Entries shown:
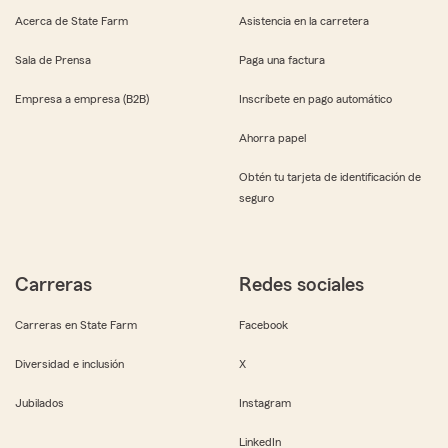
Acerca de State Farm
Asistencia en la carretera
Sala de Prensa
Paga una factura
Empresa a empresa (B2B)
Inscríbete en pago automático
Ahorra papel
Obtén tu tarjeta de identificación de
seguro
Carreras
Redes sociales
Carreras en State Farm
Facebook
Diversidad e inclusión
X
Jubilados
Instagram
LinkedIn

Task objective:
Only a number is wanted here: how many lines of the data hold the string "State".

Response area:
2